◆ YOUR TASK ◆
Lines from the one containing "Неисправность системы освещения" to the end of the entries below must be reproduced exactly, with both end lines kept and no other line added.

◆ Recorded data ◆
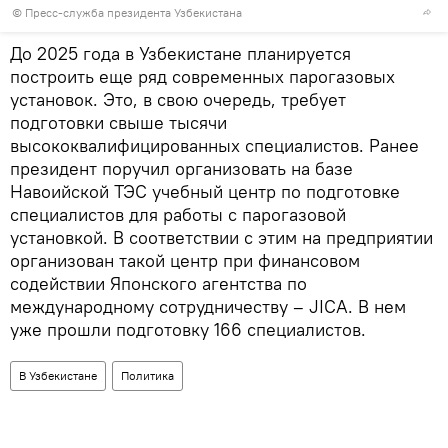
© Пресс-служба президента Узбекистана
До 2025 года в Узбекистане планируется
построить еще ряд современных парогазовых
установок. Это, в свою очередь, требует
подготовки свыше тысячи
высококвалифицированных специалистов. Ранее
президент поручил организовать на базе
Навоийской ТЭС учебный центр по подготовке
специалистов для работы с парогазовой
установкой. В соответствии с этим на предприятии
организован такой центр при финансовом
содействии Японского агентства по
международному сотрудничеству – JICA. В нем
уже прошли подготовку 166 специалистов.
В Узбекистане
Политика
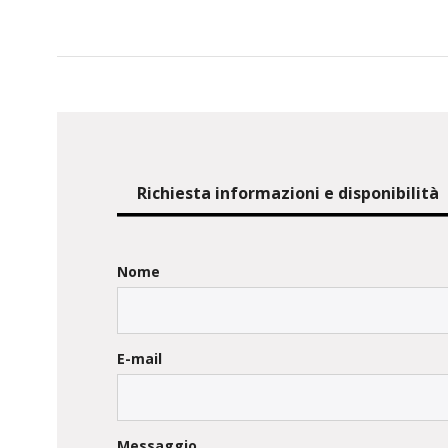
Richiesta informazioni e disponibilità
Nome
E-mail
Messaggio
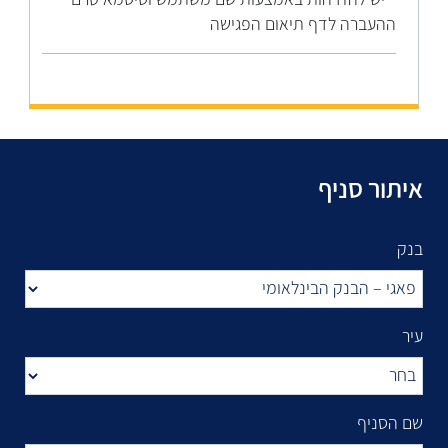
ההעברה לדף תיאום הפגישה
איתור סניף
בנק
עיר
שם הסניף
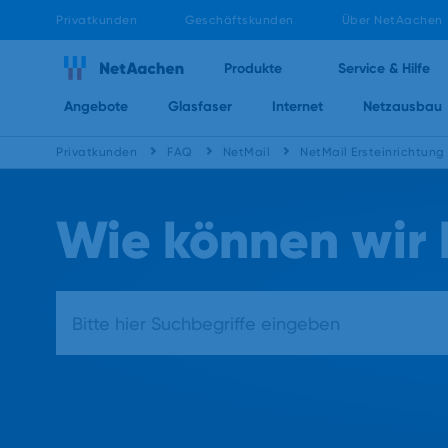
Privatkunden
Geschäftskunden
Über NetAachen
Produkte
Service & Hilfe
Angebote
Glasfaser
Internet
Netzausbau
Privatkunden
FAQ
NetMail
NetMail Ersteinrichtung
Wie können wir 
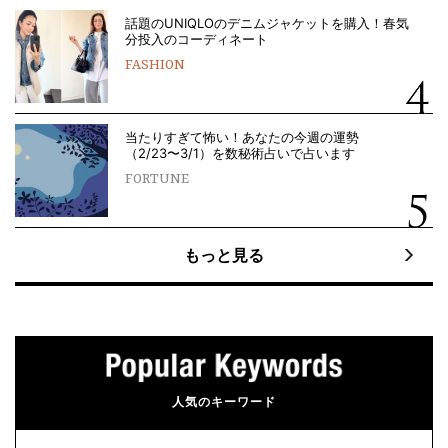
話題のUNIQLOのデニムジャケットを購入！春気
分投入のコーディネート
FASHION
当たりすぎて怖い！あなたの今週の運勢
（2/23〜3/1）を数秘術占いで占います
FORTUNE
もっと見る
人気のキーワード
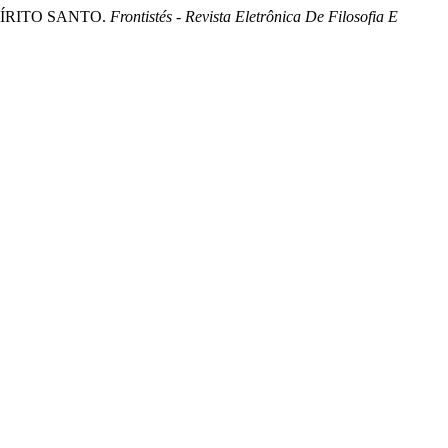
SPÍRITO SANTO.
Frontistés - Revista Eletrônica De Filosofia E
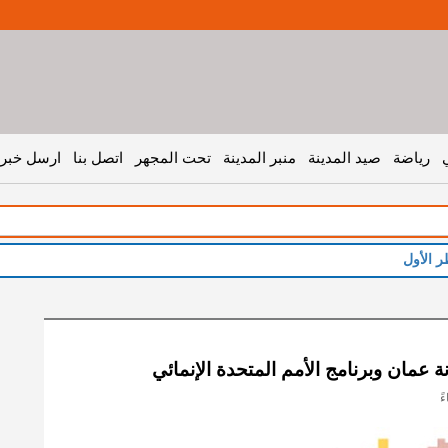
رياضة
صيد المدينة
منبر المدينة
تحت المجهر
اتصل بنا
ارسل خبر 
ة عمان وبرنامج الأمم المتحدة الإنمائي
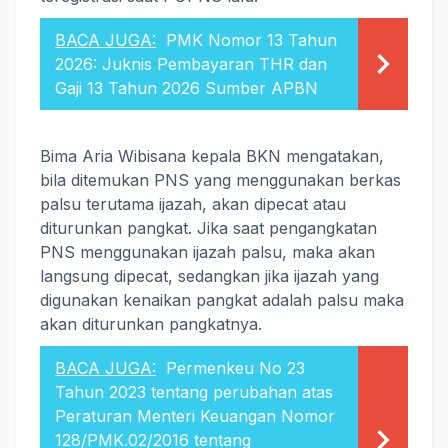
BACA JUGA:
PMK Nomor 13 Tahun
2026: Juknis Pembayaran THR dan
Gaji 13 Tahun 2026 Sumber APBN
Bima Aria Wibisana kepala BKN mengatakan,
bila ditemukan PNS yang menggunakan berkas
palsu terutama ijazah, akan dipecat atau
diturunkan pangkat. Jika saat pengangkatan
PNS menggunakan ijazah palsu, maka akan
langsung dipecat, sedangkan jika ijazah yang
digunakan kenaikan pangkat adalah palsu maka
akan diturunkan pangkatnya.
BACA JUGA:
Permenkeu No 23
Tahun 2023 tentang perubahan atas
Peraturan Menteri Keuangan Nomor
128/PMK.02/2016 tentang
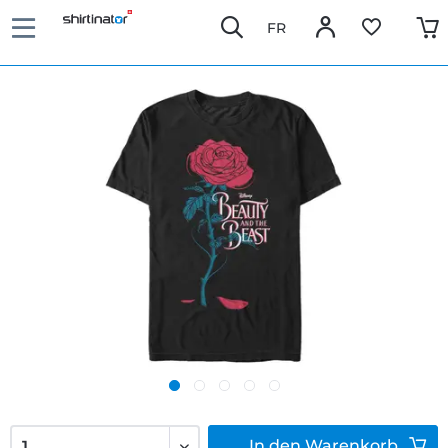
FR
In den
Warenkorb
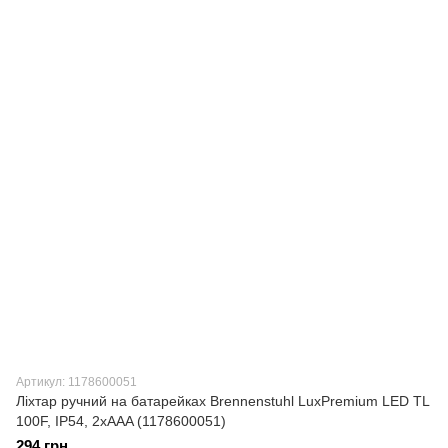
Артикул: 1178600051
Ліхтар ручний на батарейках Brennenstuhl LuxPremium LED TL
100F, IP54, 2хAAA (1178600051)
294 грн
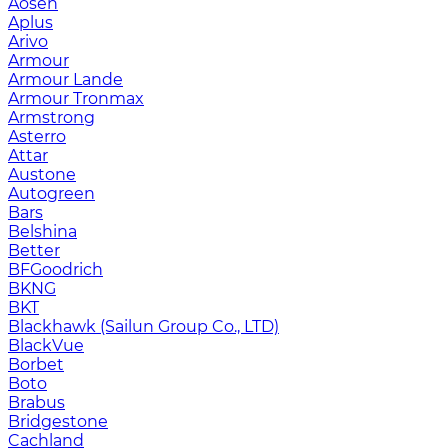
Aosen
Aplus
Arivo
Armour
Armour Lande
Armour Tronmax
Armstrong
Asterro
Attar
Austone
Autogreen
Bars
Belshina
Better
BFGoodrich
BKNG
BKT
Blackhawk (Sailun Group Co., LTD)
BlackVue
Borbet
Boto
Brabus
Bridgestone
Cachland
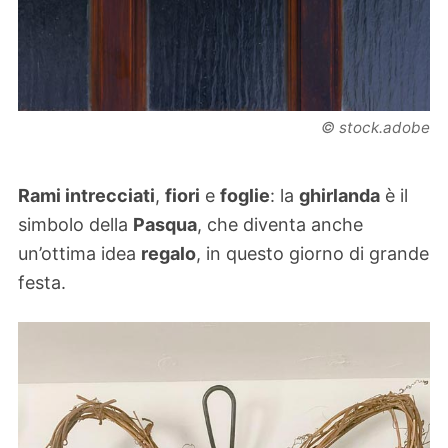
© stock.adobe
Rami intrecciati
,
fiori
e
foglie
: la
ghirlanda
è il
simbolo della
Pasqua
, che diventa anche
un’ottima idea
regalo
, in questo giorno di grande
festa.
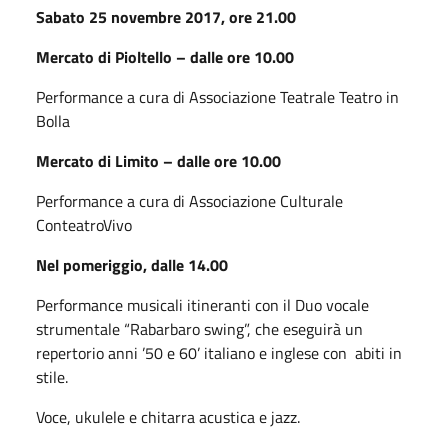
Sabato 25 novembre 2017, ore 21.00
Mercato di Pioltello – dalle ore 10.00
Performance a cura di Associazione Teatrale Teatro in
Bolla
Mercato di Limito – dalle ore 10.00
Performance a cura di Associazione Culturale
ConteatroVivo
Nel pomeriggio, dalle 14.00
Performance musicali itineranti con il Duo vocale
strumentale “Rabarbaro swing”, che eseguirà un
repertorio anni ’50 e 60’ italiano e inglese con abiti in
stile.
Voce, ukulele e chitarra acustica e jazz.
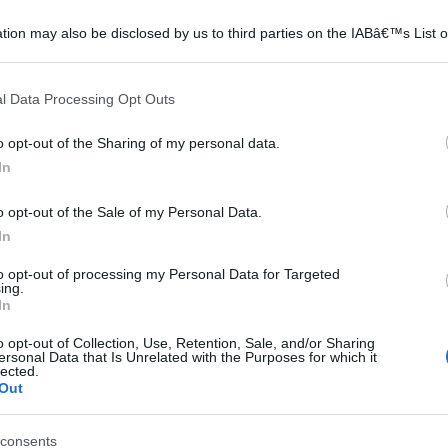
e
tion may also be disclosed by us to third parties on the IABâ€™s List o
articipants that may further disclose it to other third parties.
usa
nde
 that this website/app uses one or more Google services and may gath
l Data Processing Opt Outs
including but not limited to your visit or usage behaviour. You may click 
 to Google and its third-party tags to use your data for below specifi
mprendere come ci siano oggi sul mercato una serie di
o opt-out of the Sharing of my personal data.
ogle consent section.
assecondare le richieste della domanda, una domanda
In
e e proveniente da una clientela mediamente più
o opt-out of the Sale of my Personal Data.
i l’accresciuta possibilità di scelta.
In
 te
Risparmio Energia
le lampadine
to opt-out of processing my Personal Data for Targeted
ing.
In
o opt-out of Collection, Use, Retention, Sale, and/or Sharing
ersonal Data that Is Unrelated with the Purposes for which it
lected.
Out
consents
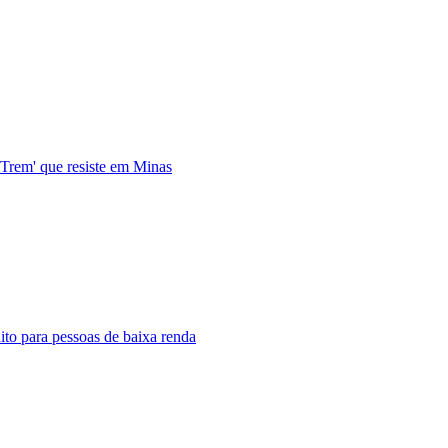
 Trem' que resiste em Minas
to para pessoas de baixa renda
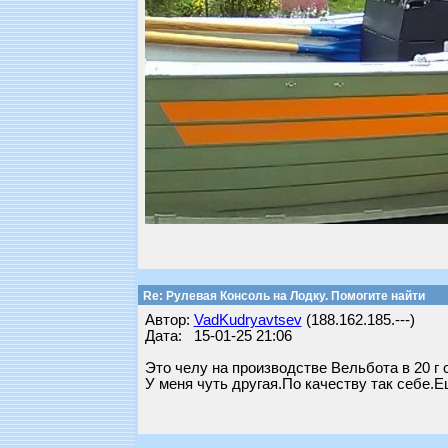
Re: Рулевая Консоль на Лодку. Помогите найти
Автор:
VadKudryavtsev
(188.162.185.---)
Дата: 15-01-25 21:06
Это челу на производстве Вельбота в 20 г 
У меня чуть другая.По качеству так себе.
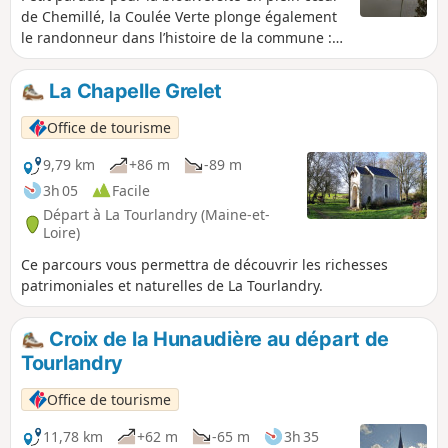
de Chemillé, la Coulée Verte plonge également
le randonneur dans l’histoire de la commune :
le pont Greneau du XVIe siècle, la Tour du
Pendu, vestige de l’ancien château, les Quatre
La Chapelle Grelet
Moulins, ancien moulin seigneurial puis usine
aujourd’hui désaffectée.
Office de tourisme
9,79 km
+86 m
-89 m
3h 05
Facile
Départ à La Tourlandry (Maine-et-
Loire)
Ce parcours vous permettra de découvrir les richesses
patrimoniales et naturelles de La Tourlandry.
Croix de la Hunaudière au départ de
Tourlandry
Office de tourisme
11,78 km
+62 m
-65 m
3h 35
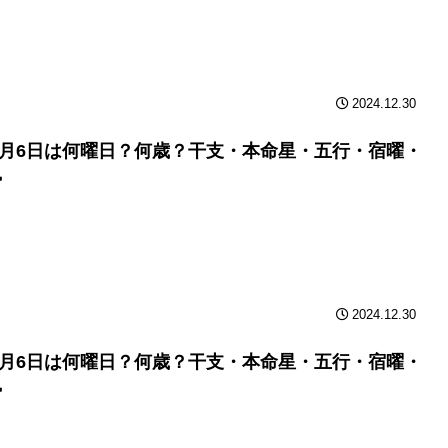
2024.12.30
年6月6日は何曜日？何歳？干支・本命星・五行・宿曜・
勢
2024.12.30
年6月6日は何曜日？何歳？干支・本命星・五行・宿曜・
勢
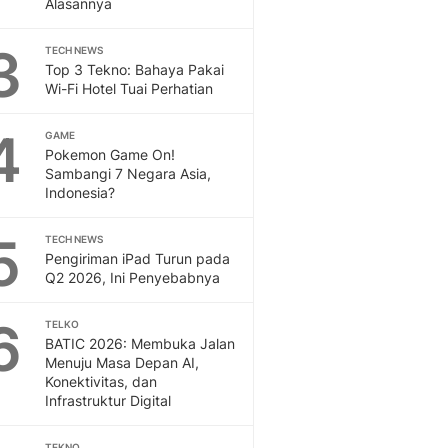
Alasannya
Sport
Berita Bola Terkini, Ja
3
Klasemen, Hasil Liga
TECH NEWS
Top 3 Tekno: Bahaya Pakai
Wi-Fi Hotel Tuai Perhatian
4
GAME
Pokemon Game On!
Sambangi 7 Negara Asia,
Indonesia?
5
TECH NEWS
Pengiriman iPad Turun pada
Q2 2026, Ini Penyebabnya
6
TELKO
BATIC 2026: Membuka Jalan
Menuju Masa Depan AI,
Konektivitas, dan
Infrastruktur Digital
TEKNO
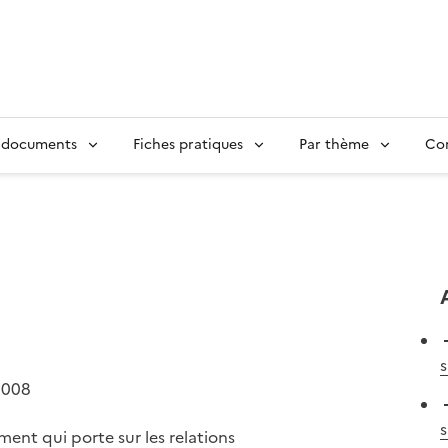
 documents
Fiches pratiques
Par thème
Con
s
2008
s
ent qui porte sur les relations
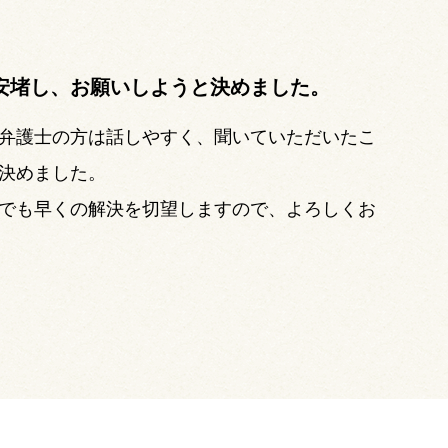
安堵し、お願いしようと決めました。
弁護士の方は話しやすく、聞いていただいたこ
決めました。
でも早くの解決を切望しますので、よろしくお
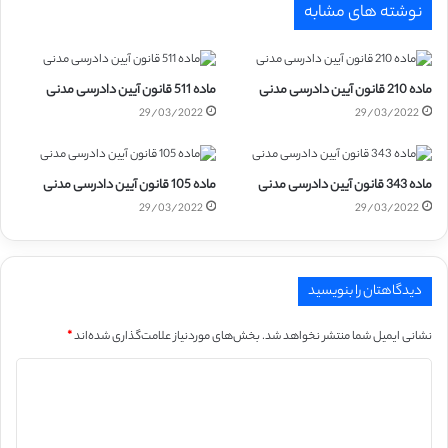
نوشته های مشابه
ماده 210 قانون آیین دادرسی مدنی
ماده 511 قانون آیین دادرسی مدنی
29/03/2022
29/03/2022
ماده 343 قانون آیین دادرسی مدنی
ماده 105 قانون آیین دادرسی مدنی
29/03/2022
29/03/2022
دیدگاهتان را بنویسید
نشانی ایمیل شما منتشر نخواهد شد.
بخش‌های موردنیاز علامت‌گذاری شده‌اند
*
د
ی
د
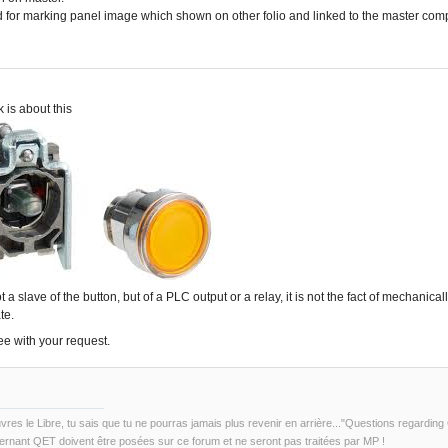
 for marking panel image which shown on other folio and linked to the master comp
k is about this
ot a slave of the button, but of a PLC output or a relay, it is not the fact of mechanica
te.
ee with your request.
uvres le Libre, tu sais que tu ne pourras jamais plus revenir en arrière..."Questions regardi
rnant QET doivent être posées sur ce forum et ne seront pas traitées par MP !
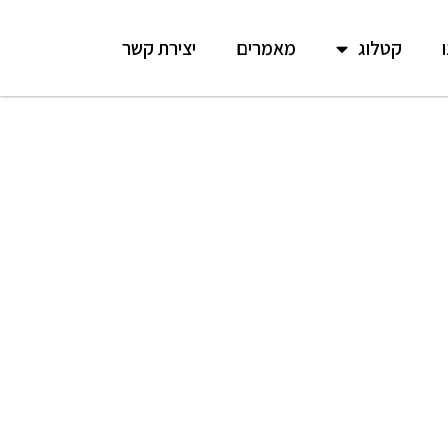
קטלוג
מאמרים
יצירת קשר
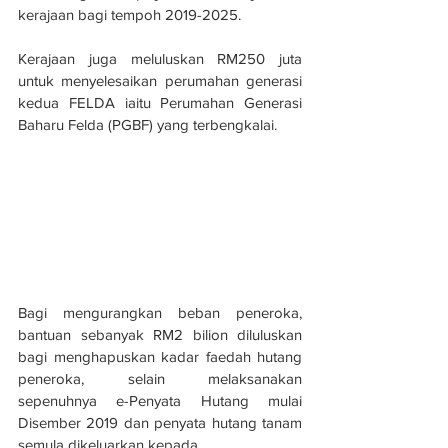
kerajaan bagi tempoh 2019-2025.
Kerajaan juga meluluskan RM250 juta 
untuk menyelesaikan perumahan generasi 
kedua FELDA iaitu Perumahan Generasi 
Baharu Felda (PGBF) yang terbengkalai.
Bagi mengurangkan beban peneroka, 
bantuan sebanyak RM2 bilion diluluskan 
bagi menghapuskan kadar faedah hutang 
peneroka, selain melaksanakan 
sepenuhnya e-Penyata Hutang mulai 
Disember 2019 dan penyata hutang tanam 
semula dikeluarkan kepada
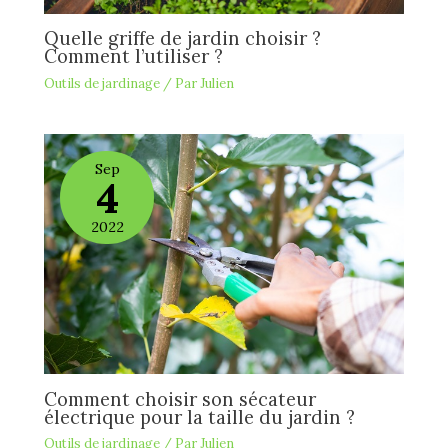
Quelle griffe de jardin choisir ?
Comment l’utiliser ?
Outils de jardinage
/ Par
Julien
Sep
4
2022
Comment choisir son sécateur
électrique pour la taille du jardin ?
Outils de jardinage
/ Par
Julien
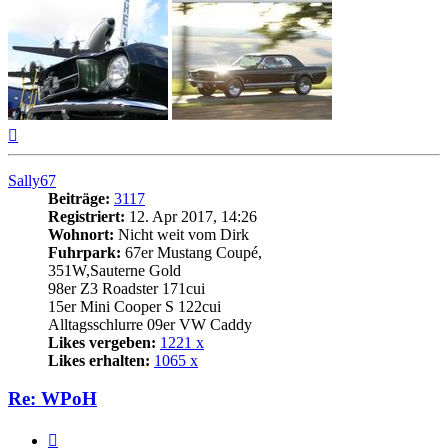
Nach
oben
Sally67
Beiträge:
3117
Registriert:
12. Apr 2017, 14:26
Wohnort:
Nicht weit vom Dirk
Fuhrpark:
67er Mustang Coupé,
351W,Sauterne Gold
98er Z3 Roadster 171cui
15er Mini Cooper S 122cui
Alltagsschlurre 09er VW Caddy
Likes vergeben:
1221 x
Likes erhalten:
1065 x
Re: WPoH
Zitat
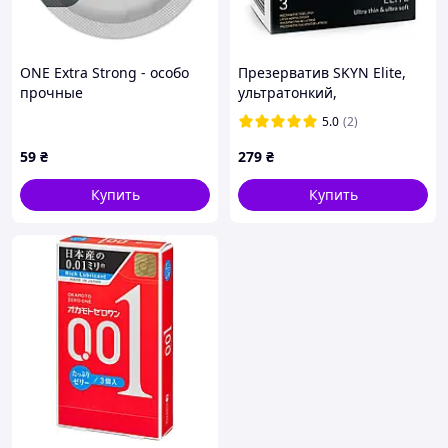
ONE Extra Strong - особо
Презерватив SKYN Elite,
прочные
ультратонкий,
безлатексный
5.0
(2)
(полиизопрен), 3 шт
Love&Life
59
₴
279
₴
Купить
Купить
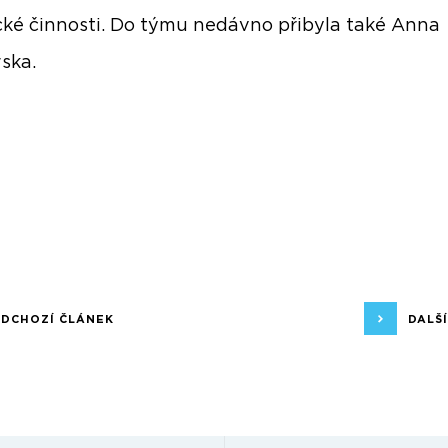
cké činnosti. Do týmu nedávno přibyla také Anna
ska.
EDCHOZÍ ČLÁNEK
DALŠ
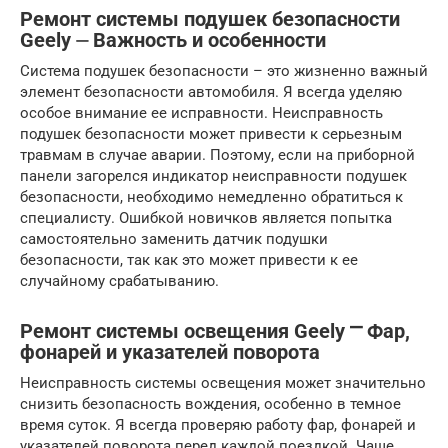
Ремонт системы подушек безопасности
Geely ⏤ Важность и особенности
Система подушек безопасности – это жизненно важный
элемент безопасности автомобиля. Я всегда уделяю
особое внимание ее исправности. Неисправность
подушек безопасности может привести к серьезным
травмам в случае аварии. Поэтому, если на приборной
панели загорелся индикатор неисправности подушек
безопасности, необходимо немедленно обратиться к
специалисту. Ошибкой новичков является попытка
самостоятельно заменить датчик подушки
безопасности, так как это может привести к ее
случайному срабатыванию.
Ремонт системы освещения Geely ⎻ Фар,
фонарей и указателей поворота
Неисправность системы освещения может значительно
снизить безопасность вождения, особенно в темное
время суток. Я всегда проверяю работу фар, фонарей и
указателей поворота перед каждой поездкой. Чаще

◆ THE COMPLETED TASK ◆
Неисправность системы освещения может значительно
снизить безопасность вождения, особенно в темное
время суток. Я всегда проверяю работу фар, фонарей и
указателей поворота перед каждой поездкой. Чаще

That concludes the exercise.